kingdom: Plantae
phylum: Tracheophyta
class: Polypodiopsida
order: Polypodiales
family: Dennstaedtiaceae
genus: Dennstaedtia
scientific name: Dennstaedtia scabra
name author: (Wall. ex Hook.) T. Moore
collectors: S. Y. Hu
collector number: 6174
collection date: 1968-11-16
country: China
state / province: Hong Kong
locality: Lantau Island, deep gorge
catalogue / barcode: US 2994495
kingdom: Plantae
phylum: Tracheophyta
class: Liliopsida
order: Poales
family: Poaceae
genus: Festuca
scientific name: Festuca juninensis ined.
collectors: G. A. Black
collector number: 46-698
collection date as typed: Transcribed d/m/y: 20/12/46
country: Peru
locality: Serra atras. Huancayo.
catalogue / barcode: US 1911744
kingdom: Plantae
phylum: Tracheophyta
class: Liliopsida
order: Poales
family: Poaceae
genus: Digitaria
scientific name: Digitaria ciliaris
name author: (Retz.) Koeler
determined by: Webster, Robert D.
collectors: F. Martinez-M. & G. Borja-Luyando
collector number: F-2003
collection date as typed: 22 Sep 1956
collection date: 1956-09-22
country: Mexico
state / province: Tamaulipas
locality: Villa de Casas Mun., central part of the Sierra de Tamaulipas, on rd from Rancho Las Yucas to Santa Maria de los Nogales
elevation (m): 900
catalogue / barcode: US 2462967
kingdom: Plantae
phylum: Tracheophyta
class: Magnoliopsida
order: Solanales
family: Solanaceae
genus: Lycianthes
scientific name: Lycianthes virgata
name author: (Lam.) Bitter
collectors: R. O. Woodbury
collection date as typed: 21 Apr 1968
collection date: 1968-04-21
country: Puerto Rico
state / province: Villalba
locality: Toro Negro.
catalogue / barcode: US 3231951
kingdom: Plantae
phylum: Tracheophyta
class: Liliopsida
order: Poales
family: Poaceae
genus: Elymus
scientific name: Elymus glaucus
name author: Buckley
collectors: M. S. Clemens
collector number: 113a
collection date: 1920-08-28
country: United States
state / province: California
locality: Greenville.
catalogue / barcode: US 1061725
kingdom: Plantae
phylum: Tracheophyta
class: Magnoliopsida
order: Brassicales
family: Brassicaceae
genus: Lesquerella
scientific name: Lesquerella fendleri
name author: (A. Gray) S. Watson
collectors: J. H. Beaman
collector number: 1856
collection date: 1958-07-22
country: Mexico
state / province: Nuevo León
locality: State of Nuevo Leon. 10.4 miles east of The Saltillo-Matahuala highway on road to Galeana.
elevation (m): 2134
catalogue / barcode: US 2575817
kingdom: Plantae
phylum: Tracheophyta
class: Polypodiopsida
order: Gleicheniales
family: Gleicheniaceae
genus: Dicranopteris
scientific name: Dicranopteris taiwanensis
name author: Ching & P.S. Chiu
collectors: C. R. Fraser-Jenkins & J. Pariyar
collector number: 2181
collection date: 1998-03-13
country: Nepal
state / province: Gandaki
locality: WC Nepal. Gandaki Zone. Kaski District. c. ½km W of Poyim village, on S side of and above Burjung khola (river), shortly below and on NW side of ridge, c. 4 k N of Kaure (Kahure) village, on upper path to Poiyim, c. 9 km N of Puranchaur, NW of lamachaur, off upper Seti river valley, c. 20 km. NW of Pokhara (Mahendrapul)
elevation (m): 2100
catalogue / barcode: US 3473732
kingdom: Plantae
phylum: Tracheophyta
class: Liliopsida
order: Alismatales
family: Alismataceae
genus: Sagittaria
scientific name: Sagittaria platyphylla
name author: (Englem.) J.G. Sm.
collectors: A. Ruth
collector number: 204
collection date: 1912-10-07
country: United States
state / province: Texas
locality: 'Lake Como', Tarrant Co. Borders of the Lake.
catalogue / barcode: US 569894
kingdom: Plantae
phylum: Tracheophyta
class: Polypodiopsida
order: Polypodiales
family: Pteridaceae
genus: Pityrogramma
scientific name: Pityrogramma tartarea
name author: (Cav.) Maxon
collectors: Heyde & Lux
■ ■ ■
* The problem *
Find each line above that contains the string "elevation" and copy those lines.

* Answer for the task *
elevation (m): 900
elevation (m): 2134
elevation (m): 2100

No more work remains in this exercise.